> [Your task] In full and without change, repeat the records shown below.

> [Provided records]
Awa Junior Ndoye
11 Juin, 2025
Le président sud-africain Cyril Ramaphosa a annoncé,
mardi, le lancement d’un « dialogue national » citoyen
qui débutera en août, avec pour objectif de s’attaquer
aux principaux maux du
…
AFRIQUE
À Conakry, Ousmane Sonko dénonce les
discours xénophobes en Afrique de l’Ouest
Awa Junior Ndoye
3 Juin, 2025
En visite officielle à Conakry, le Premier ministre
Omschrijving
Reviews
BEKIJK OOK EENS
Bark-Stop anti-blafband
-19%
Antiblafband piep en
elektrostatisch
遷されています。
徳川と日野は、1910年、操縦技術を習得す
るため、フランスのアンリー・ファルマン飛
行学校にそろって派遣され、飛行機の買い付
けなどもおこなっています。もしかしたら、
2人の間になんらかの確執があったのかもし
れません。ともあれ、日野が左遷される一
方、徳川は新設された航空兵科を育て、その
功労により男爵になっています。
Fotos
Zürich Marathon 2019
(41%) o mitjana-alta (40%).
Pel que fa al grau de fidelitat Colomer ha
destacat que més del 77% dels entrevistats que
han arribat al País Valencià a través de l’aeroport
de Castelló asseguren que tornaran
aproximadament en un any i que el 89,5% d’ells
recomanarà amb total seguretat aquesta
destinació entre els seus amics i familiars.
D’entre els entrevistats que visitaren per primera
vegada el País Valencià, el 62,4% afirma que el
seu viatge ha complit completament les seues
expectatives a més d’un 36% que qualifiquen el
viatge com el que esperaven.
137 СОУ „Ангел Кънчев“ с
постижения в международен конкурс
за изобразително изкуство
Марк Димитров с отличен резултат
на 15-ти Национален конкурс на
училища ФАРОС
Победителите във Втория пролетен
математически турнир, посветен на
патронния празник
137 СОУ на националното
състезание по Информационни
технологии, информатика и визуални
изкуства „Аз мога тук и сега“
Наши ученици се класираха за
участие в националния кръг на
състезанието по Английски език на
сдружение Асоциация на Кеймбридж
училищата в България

> [Written answer]
Awa Junior Ndoye
11 Juin, 2025
Le président sud-africain Cyril Ramaphosa a annoncé,
mardi, le lancement d’un « dialogue national » citoyen
qui débutera en août, avec pour objectif de s’attaquer
aux principaux maux du
…
AFRIQUE
À Conakry, Ousmane Sonko dénonce les
discours xénophobes en Afrique de l’Ouest
Awa Junior Ndoye
3 Juin, 2025
En visite officielle à Conakry, le Premier ministre
Omschrijving
Reviews
BEKIJK OOK EENS
Bark-Stop anti-blafband
-19%
Antiblafband piep en
elektrostatisch
遷されています。
徳川と日野は、1910年、操縦技術を習得す
るため、フランスのアンリー・ファルマン飛
行学校にそろって派遣され、飛行機の買い付
けなどもおこなっています。もしかしたら、
2人の間になんらかの確執があったのかもし
れません。ともあれ、日野が左遷される一
方、徳川は新設された航空兵科を育て、その
功労により男爵になっています。
Fotos
Zürich Marathon 2019
(41%) o mitjana-alta (40%).
Pel que fa al grau de fidelitat Colomer ha
destacat que més del 77% dels entrevistats que
han arribat al País Valencià a través de l’aeroport
de Castelló asseguren que tornaran
aproximadament en un any i que el 89,5% d’ells
recomanarà amb total seguretat aquesta
destinació entre els seus amics i familiars.
D’entre els entrevistats que visitaren per primera
vegada el País Valencià, el 62,4% afirma que el
seu viatge ha complit completament les seues
expectatives a més d’un 36% que qualifiquen el
viatge com el que esperaven.
137 СОУ „Ангел Кънчев“ с
постижения в международен конкурс
за изобразително изкуство
Марк Димитров с отличен резултат
на 15-ти Национален конкурс на
училища ФАРОС
Победителите във Втория пролетен
математически турнир, посветен на
патронния празник
137 СОУ на националното
състезание по Информационни
технологии, информатика и визуални
изкуства „Аз мога тук и сега“
Наши ученици се класираха за
участие в националния кръг на
състезанието по Английски език на
сдружение Асоциация на Кеймбридж
училищата в България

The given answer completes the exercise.